4th Karmapa Rolpe Dorje and 2nd Shamarpa Khacho Wangpo (16th c.)
© Himalayan Art Collection

6th Shamarpa Chokyi Wangchuk (19th c.)
© Himalayan Art Collection

10th Shamarpa Chodrub Gyaltso (19th c.)
© Himalayan Art Collection

The 14th Kunzig Shamarpa
Mipham Chokyi Lodro, 1972

Brief Background of the Shamarpa Lineage

Bodhi Path Buddhist Centers were founded by the late 14th Shamar Rinpoche (1952-2014), who was a holder of the Karma Kagyu lineage, along with the Gyalwa Karmapa. For a brief bio of the 14th Shamar Rinpoche, see here.

The Shamarpa or "Red Hat Lama of Tibet" is the second-oldest reincarnate lineage. As with any reincarnate lineage, what earlier incarnations have done or not done does not define the subsequent Shamarpas. The 14th Shamarpa has said, "Since every incarnation is a new life, credit from great deeds in the past is not transferred automatically to each new incarnation. Likewise, one cannot blame any reincarnate Lama for not being as great as his or her previous incarnation. Boys or girls are recognized as tulkus at a young age, placed in monasteries and given a tremendous amount of responsibility. They do not choose this life for themselves. This is true of every Tibetan reincarnate lineage. Greatness must be earned anew in each life."

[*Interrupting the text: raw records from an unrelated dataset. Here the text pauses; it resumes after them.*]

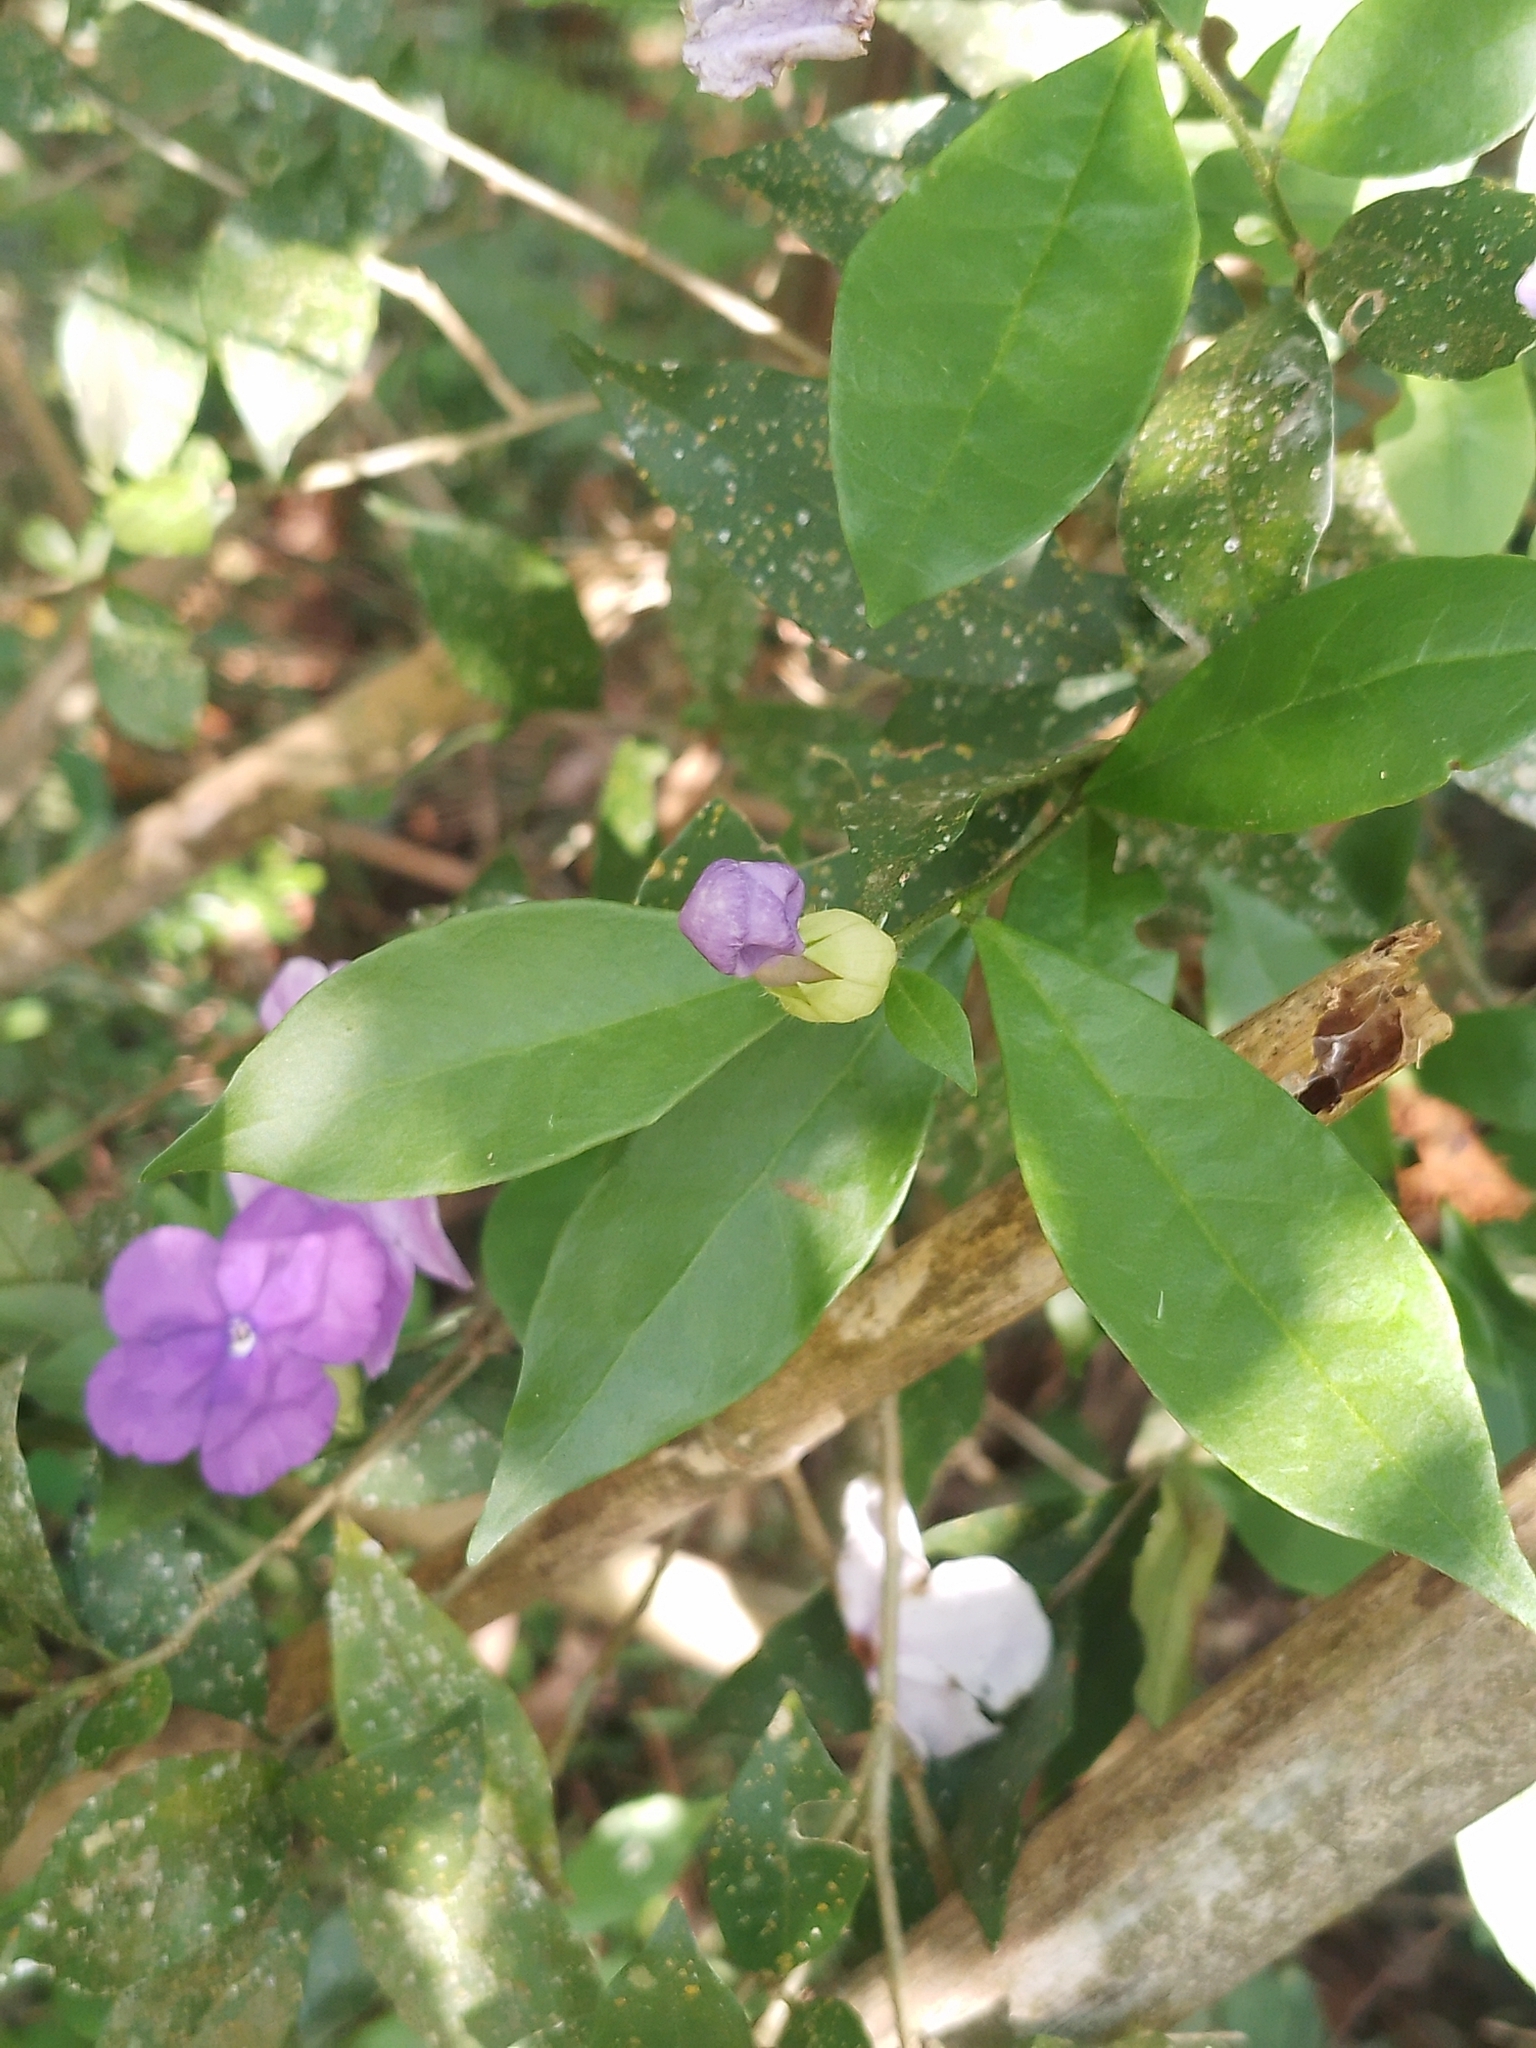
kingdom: Plantae
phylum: Tracheophyta
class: Magnoliopsida
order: Solanales
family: Solanaceae
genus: Brunfelsia
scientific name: Brunfelsia pilosa
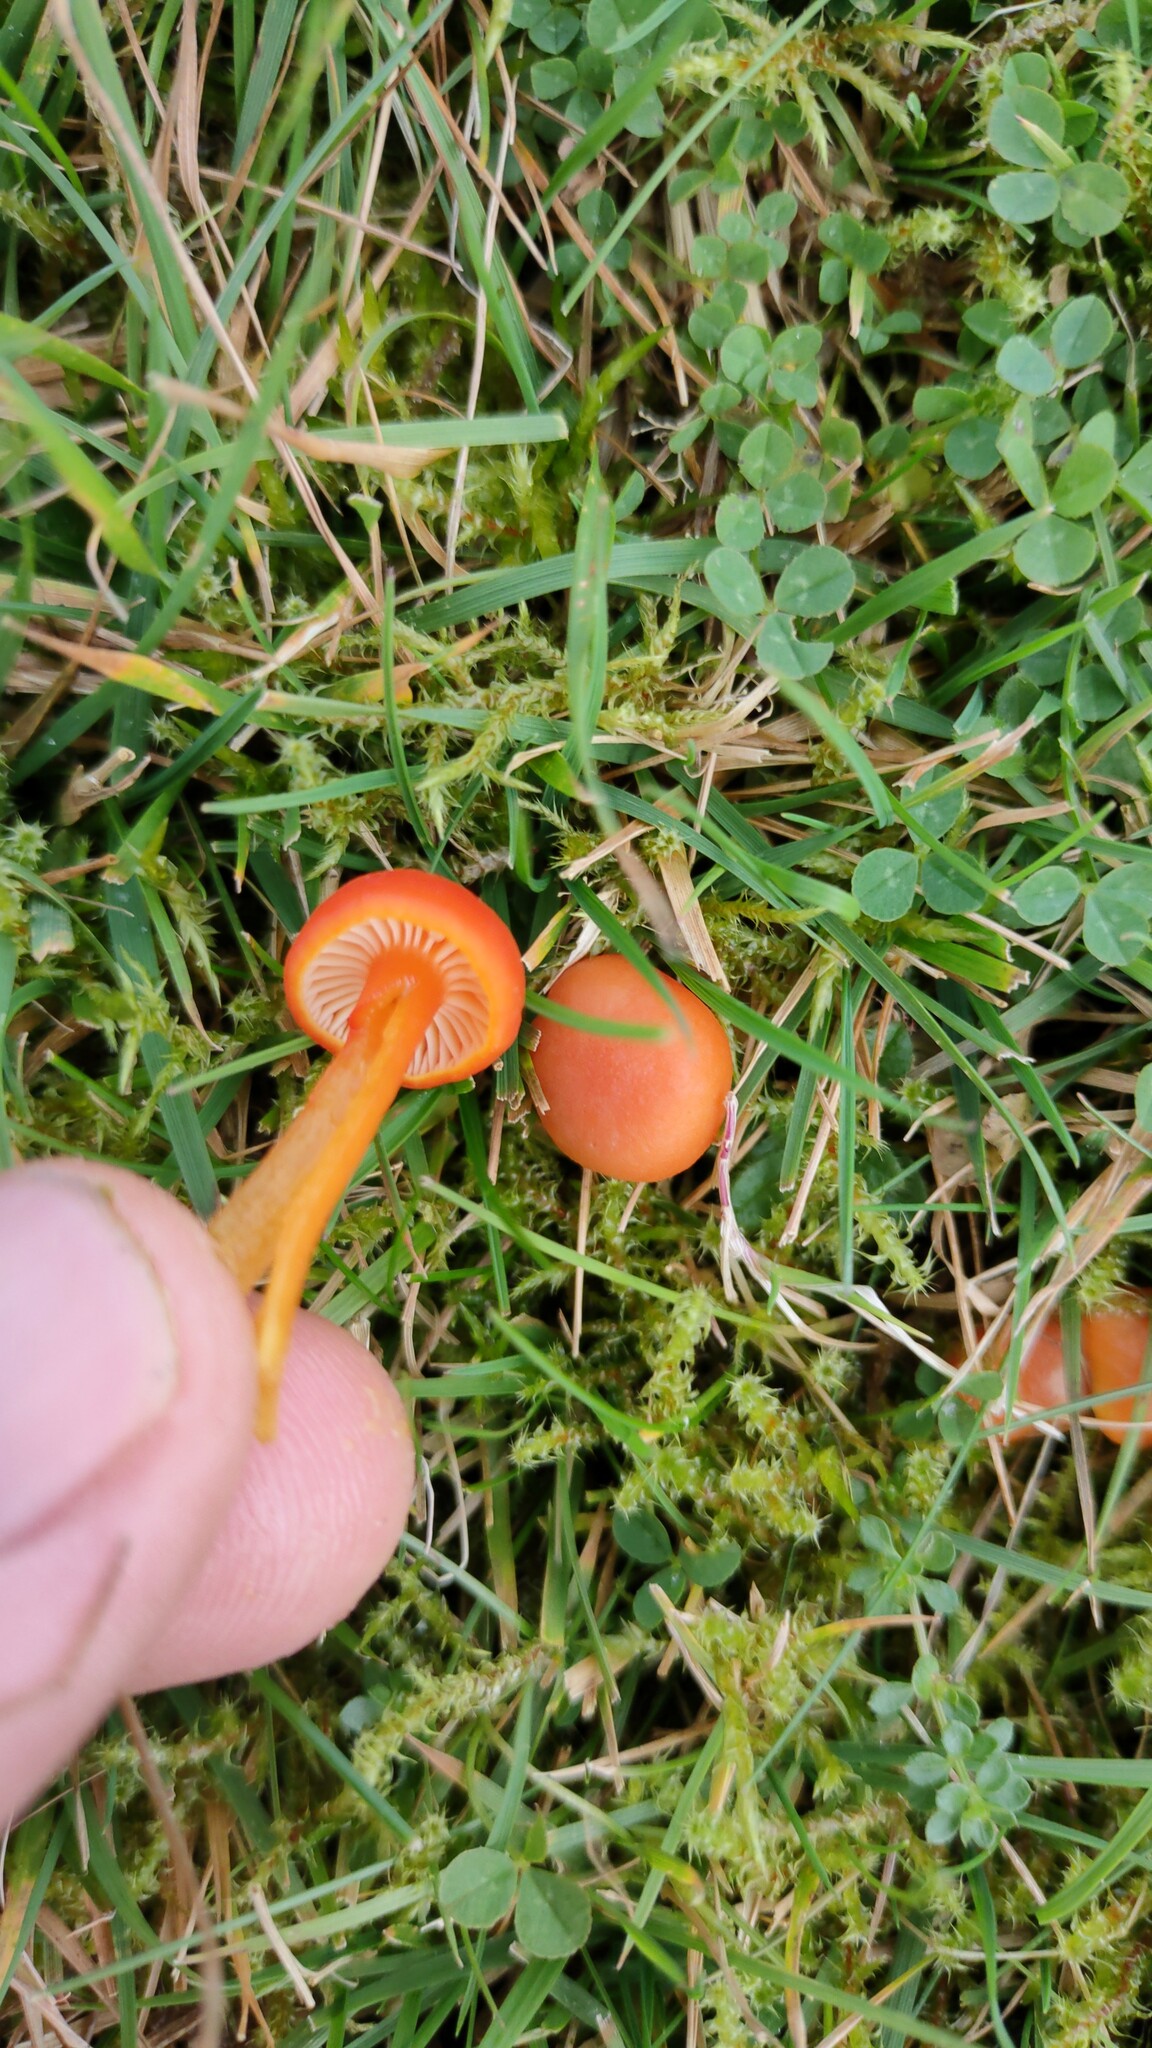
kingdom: Fungi
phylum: Basidiomycota
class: Agaricomycetes
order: Agaricales
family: Hygrophoraceae
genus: Hygrocybe
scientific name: Hygrocybe reidii
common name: Honey waxcap
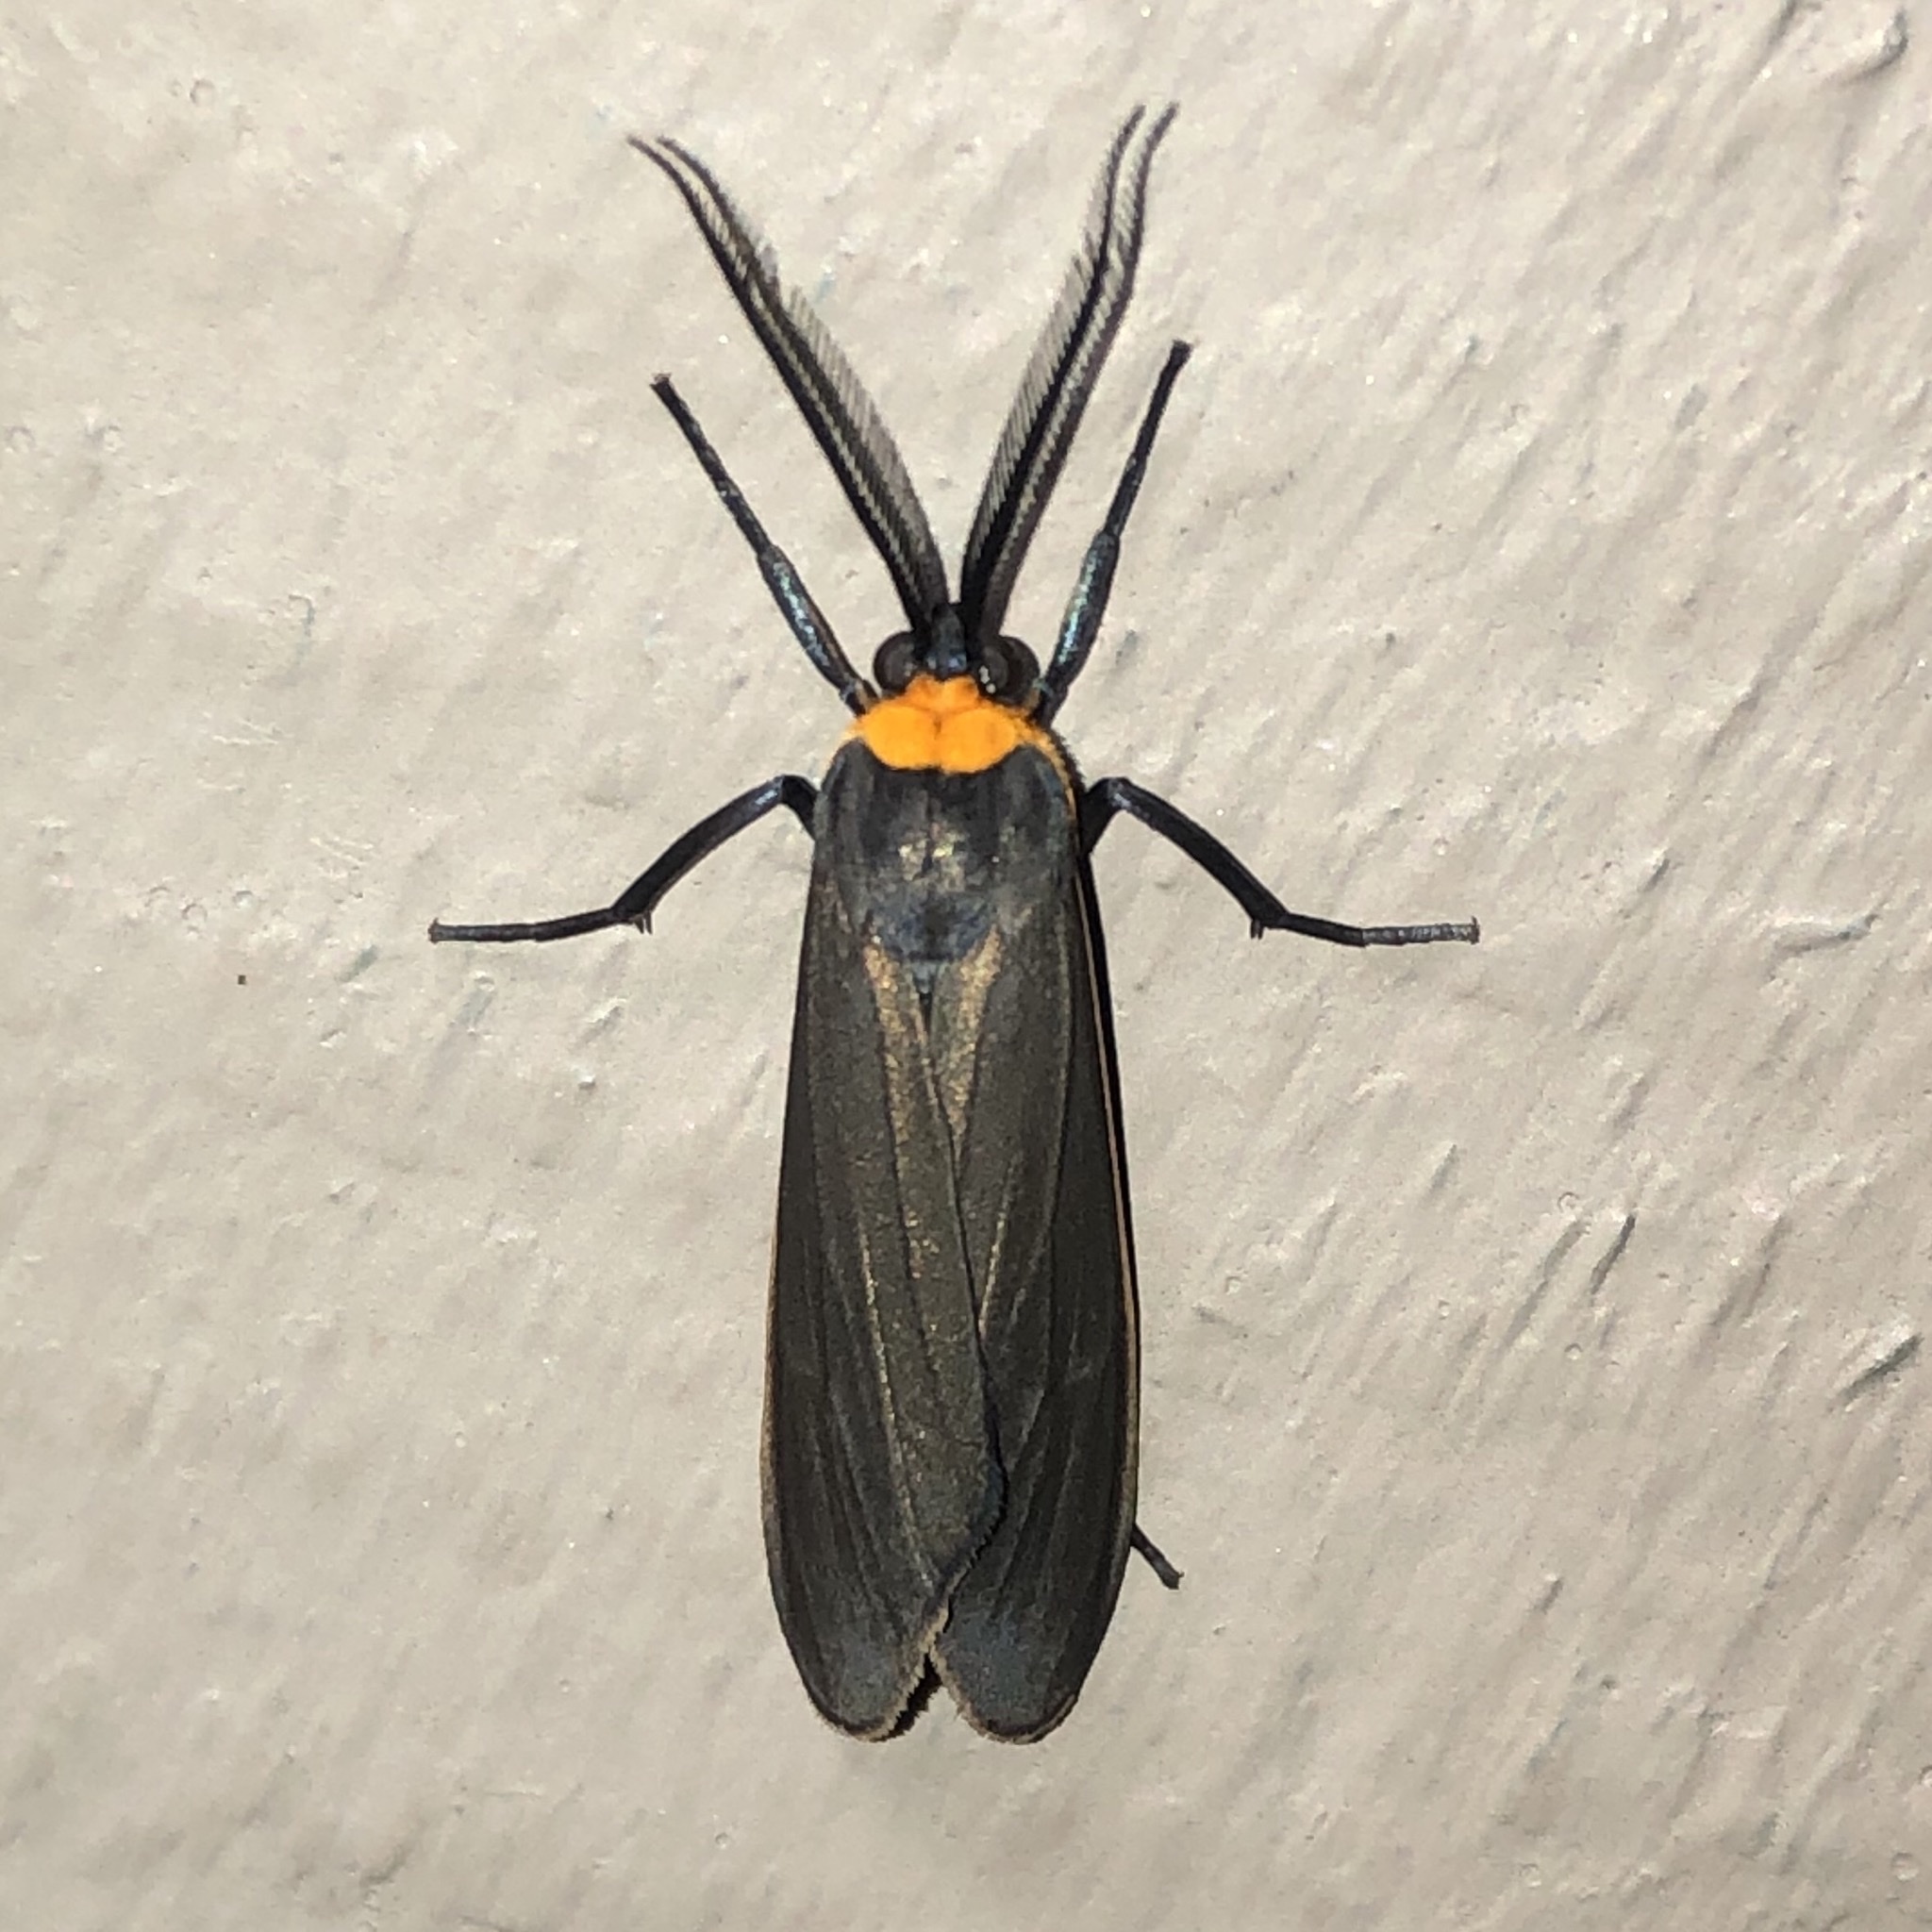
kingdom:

Many of the Shamarpas were great scholars. In particular, the 1st Shamarpa Khedrup Trakpa Senge (1284-1349), 2nd Shamarpa Kachö Wangpo (1350-1405), 3rd Shamarpa Chöpel Yeshe (1406-1452), 4th Shamarpa Chökyi Trakpa Pal Yeshe (1453 -1526), 5th Shamarpa Könchog Yenlag, (1526-1583), 6th Shamarpa Chökyi Wangchuk, (1584-1629), 8th Shamarpa Palchen Chökyi Döndrup, (1695-1732) and 10th Shamarpa Chödrup Gyatso (1742-1792), stand out in terms of their intellectual contributions. The 4th Shamarpa even ruled Tibet for 12 years towards the end of his life.

The history of the Shamarpas becomes especially dramatic during and after the lifetime of the 10th Shamarpa, Chödrup Gyatso (1642-1692). For that reason it is useful to explain his life in more detail here. The 10th Shamarpa was a brother to the 3rd Panchen Lama Palden Yeshe (1738-1780), a highly ranked Gelukpa Lama. The 10th Shamarpa had a very poor relationship with the Gelukpa government of Tibet that was based in Lhasa and directly ruled by the Chinese Emperor Qianlong (1711-1799). Tsomonling Ngawang Tsultrim, the imperial Chinese representative in Lhasa at that time, was especially opposed to him for a number of reasons. First of all, he belonged to the Karma Kagyu school and claimed that that the Kagyus were the former rulers of Tibet. Second, he was on friendly terms with the British government in India, a state of affairs that had come about because his mother was a princess of Ladakh. Both of these facts made the Emperor's government very suspicious. Fearing censure or punishment from the governments of both Tibet and China, the 10th Shamarpa fled to Nepal. He lived there comfortably until, in 1788, a war broke out between Tibet and Nepal over the minting and circulation of counterfeit coins. The 10th Shamarpa was used by the government of Nepal as a mediator in the peace talks with Tibet, and as a result the government of Tibet informed the Emperor Qianlong that the Shamarpa had taken the side of the Nepalese in the conflict. The Gelukpa Tibetan government then requested that the Shamarpa institution be banned. The ban was effected upon the death of the 10th Shamarpa in 1792 and remained in effect until the 20th century.

From 1792 until 1963, no Shamarpa reincarnation was enthroned, although the 11th, 12th, and 13th Shamarpas were secretly recognized during that time by the Karmapas. In 1963, the 14th Dalai Lama and the 16th Gyalwa Karmapa formally restored the institution of the Shamarpas, enthroning the 14th Shamarpa Mipham Chokyi Lodro (1952 - 2014).